▶ **Action item**
Without the pictures, copy all of the data exactly.

▶ **Records for processing**
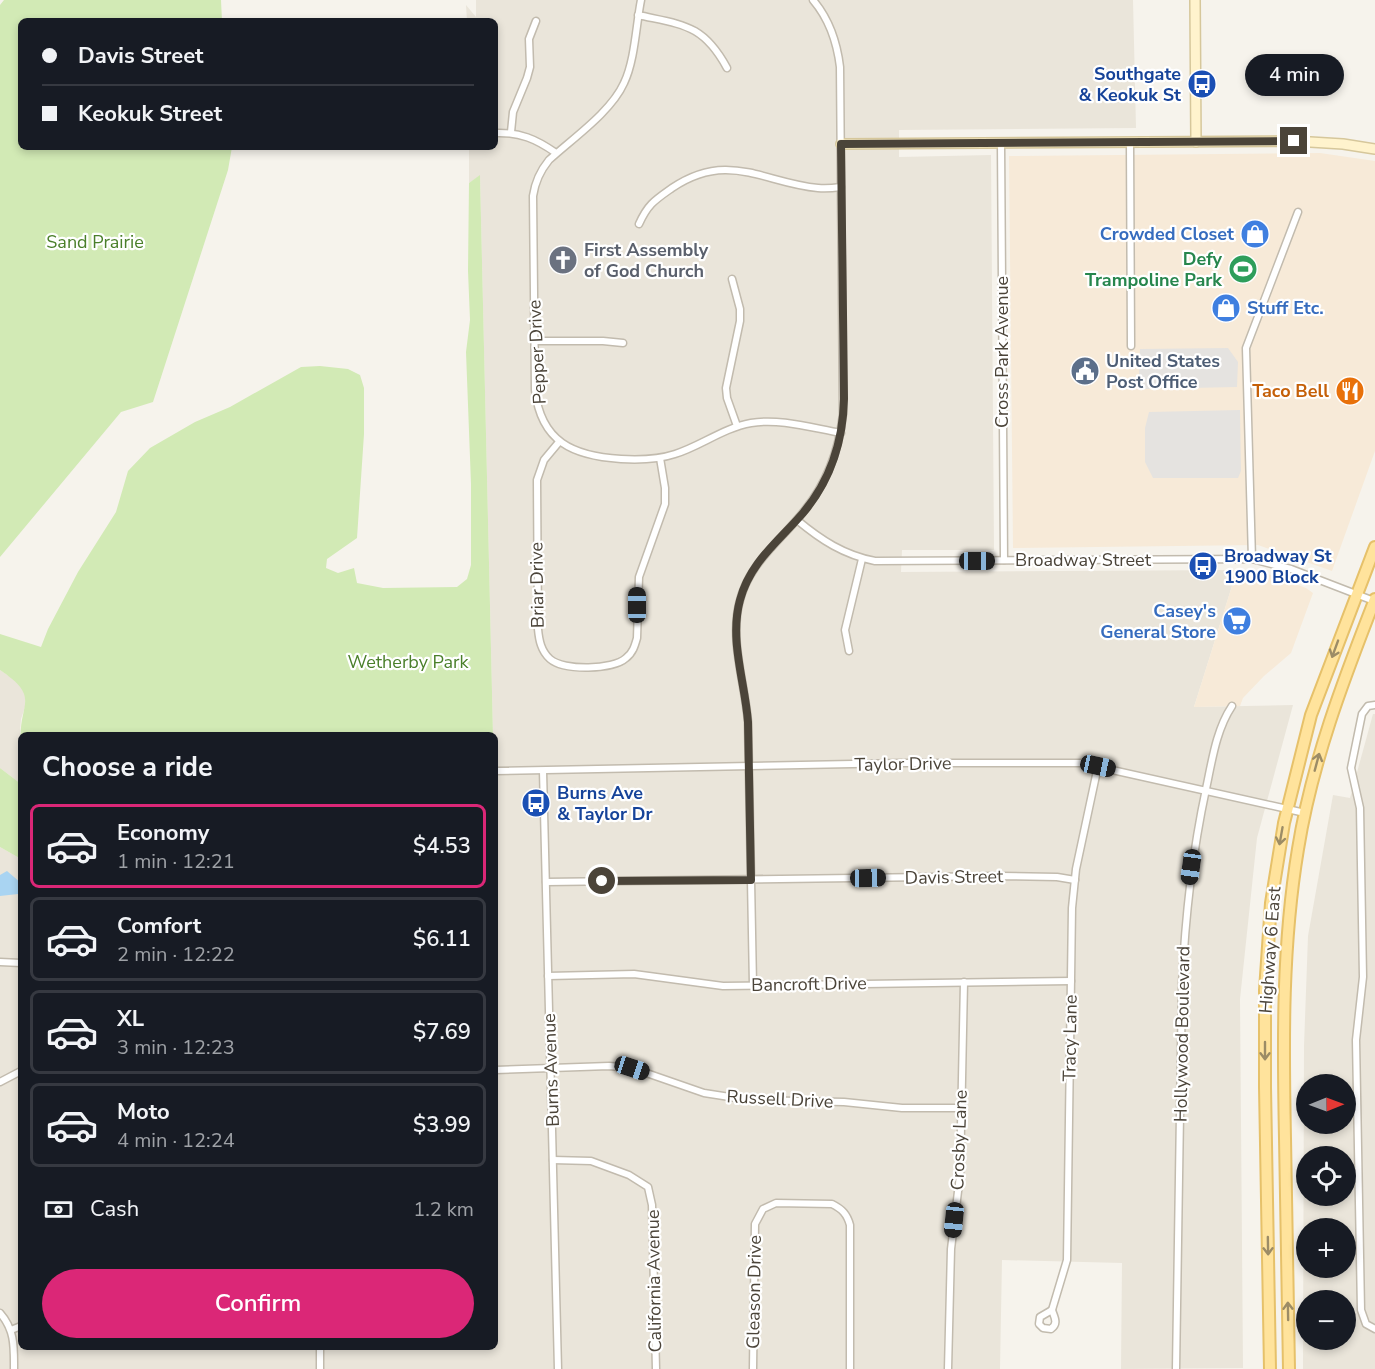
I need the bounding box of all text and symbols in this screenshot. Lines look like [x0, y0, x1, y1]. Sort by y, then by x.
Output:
text: Davis Street [78, 41, 204, 71]
callout: 4 min [1244, 54, 1344, 96]
text: 4 min [1269, 61, 1320, 88]
place label: Southgate & Keokuk St [1078, 62, 1181, 107]
bus stop icon: Southgate & Keokuk St [1186, 68, 1218, 100]
text: Keokuk Street [78, 99, 222, 129]
route end [1280, 127, 1307, 154]
shop icon: Crowded Closet [1239, 218, 1271, 250]
place label: Crowded Closet [1100, 222, 1234, 246]
park label: Sand Prairie [46, 230, 144, 254]
place label: First Assembly of God Church [584, 238, 709, 283]
church icon: First Assembly of God Church [547, 244, 579, 276]
place label: Defy Trampoline Park [1085, 247, 1223, 292]
sports icon: Defy Trampoline Park [1227, 253, 1259, 285]
street label: Cross Park Avenue [990, 276, 1014, 428]
shop icon: Stuff Etc. [1210, 292, 1242, 324]
place label: Stuff Etc. [1247, 296, 1324, 320]
street label: Pepper Drive [522, 299, 552, 405]
place label: United States Post Office [1106, 349, 1220, 394]
public building icon: United States Post Office [1069, 355, 1101, 387]
restaurant icon: Taco Bell [1334, 375, 1366, 407]
place label: Taco Bell [1252, 379, 1329, 403]
street label: Briar Drive [524, 542, 550, 628]
place label: Broadway St 1900 Block [1224, 544, 1332, 589]
street label: Broadway Street [1015, 548, 1152, 572]
bus stop icon: Broadway St 1900 Block [1187, 550, 1219, 582]
car [959, 552, 995, 570]
car [628, 587, 646, 623]
place label: Casey's General Store [1100, 599, 1216, 644]
supermarket icon: Casey's General Store [1221, 605, 1253, 637]
one-way arrow [1329, 639, 1340, 658]
park label: Wetherby Park [347, 650, 470, 674]
text: Choose a ride [42, 749, 213, 786]
street label: Taylor Drive [854, 751, 952, 777]
one-way arrow [1312, 752, 1324, 771]
car [1079, 753, 1117, 779]
place label: Burns Ave & Taylor Dr [557, 781, 653, 826]
bus stop icon: Burns Ave & Taylor Dr [520, 787, 552, 819]
text: Economy [117, 818, 209, 848]
icon: car [45, 819, 99, 873]
one-way arrow [1276, 826, 1287, 846]
text: $4.53 [413, 831, 471, 861]
text: 1 min · 12:21 [117, 848, 235, 875]
car [1180, 848, 1202, 886]
street label: Davis Street [904, 864, 1004, 890]
route start [588, 867, 615, 894]
car [850, 869, 886, 887]
street label: Highway 6 East [1254, 885, 1286, 1014]
text: Comfort [117, 911, 201, 941]
icon: car [45, 912, 99, 966]
text: $6.11 [413, 924, 471, 954]
text: 2 min · 12:22 [117, 941, 235, 968]
street label: Hollywood Boulevard [1168, 946, 1196, 1122]
street label: Bancroft Drive [751, 971, 867, 997]
street label: Tracy Lane [1057, 994, 1083, 1082]
text: XL [117, 1004, 144, 1034]
icon: car [45, 1005, 99, 1059]
street label: Burns Avenue [537, 1013, 565, 1127]
text: $7.69 [413, 1017, 471, 1047]
text: 3 min · 12:23 [117, 1034, 235, 1061]
one-way arrow [1259, 1041, 1271, 1061]
car [612, 1054, 652, 1082]
north arrow [1296, 1074, 1356, 1134]
map controls [1296, 1074, 1356, 1350]
street label: Russell Drive [726, 1084, 834, 1114]
street label: Crosby Lane [945, 1089, 973, 1191]
text: Moto [117, 1097, 170, 1127]
icon: car [45, 1098, 99, 1152]
text: $3.99 [413, 1110, 471, 1140]
text: 4 min · 12:24 [117, 1127, 235, 1154]
button: locate [1296, 1146, 1356, 1206]
icon: cash [42, 1193, 75, 1226]
text: Cash [90, 1194, 139, 1224]
text: 1.2 km [413, 1196, 474, 1223]
car [943, 1201, 965, 1239]
street label: California Avenue [641, 1209, 667, 1353]
button: + [1296, 1218, 1356, 1278]
street label: Gleason Drive [741, 1235, 767, 1349]
one-way arrow [1262, 1236, 1274, 1256]
button: Confirm [42, 1269, 474, 1338]
button: − [1296, 1290, 1356, 1350]
one-way arrow [1282, 1301, 1294, 1321]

▶ **Response to this task**
I need the bounding box of all text and symbols in this screenshot. Lines look like [x0, y0, x1, y1]. Sort by y, then by x.
Output:
text: Davis Street [78, 41, 204, 71]
callout: 4 min [1244, 54, 1344, 96]
text: 4 min [1269, 61, 1320, 88]
place label: Southgate & Keokuk St [1078, 62, 1181, 107]
bus stop icon: Southgate & Keokuk St [1186, 68, 1218, 100]
text: Keokuk Street [78, 99, 222, 129]
route end [1280, 127, 1307, 154]
shop icon: Crowded Closet [1239, 218, 1271, 250]
place label: Crowded Closet [1100, 222, 1234, 246]
park label: Sand Prairie [46, 230, 144, 254]
place label: First Assembly of God Church [584, 238, 709, 283]
church icon: First Assembly of God Church [547, 244, 579, 276]
place label: Defy Trampoline Park [1085, 247, 1223, 292]
sports icon: Defy Trampoline Park [1227, 253, 1259, 285]
street label: Cross Park Avenue [990, 276, 1014, 428]
shop icon: Stuff Etc. [1210, 292, 1242, 324]
place label: Stuff Etc. [1247, 296, 1324, 320]
street label: Pepper Drive [522, 299, 552, 405]
place label: United States Post Office [1106, 349, 1220, 394]
public building icon: United States Post Office [1069, 355, 1101, 387]
restaurant icon: Taco Bell [1334, 375, 1366, 407]
place label: Taco Bell [1252, 379, 1329, 403]
street label: Briar Drive [524, 542, 550, 628]
place label: Broadway St 1900 Block [1224, 544, 1332, 589]
street label: Broadway Street [1015, 548, 1152, 572]
bus stop icon: Broadway St 1900 Block [1187, 550, 1219, 582]
car [959, 552, 995, 570]
car [628, 587, 646, 623]
place label: Casey's General Store [1100, 599, 1216, 644]
supermarket icon: Casey's General Store [1221, 605, 1253, 637]
one-way arrow [1329, 639, 1340, 658]
park label: Wetherby Park [347, 650, 470, 674]
text: Choose a ride [42, 749, 213, 786]
street label: Taylor Drive [854, 751, 952, 777]
one-way arrow [1312, 752, 1324, 771]
car [1079, 753, 1117, 779]
place label: Burns Ave & Taylor Dr [557, 781, 653, 826]
bus stop icon: Burns Ave & Taylor Dr [520, 787, 552, 819]
text: Economy [117, 818, 209, 848]
icon: car [45, 819, 99, 873]
one-way arrow [1276, 826, 1287, 846]
text: $4.53 [413, 831, 471, 861]
text: 1 min · 12:21 [117, 848, 235, 875]
car [1180, 848, 1202, 886]
street label: Davis Street [904, 864, 1004, 890]
route start [588, 867, 615, 894]
car [850, 869, 886, 887]
street label: Highway 6 East [1254, 885, 1286, 1014]
text: Comfort [117, 911, 201, 941]
icon: car [45, 912, 99, 966]
text: $6.11 [413, 924, 471, 954]
text: 2 min · 12:22 [117, 941, 235, 968]
street label: Hollywood Boulevard [1168, 946, 1196, 1122]
street label: Bancroft Drive [751, 971, 867, 997]
street label: Tracy Lane [1057, 994, 1083, 1082]
text: XL [117, 1004, 144, 1034]
icon: car [45, 1005, 99, 1059]
street label: Burns Avenue [537, 1013, 565, 1127]
text: $7.69 [413, 1017, 471, 1047]
text: 3 min · 12:23 [117, 1034, 235, 1061]
one-way arrow [1259, 1041, 1271, 1061]
car [612, 1054, 652, 1082]
north arrow [1296, 1074, 1356, 1134]
map controls [1296, 1074, 1356, 1350]
street label: Russell Drive [726, 1084, 834, 1114]
street label: Crosby Lane [945, 1089, 973, 1191]
text: Moto [117, 1097, 170, 1127]
icon: car [45, 1098, 99, 1152]
text: $3.99 [413, 1110, 471, 1140]
text: 4 min · 12:24 [117, 1127, 235, 1154]
button: locate [1296, 1146, 1356, 1206]
icon: cash [42, 1193, 75, 1226]
text: Cash [90, 1194, 139, 1224]
text: 1.2 km [413, 1196, 474, 1223]
car [943, 1201, 965, 1239]
street label: California Avenue [641, 1209, 667, 1353]
button: + [1296, 1218, 1356, 1278]
street label: Gleason Drive [741, 1235, 767, 1349]
one-way arrow [1262, 1236, 1274, 1256]
button: Confirm [42, 1269, 474, 1338]
button: − [1296, 1290, 1356, 1350]
one-way arrow [1282, 1301, 1294, 1321]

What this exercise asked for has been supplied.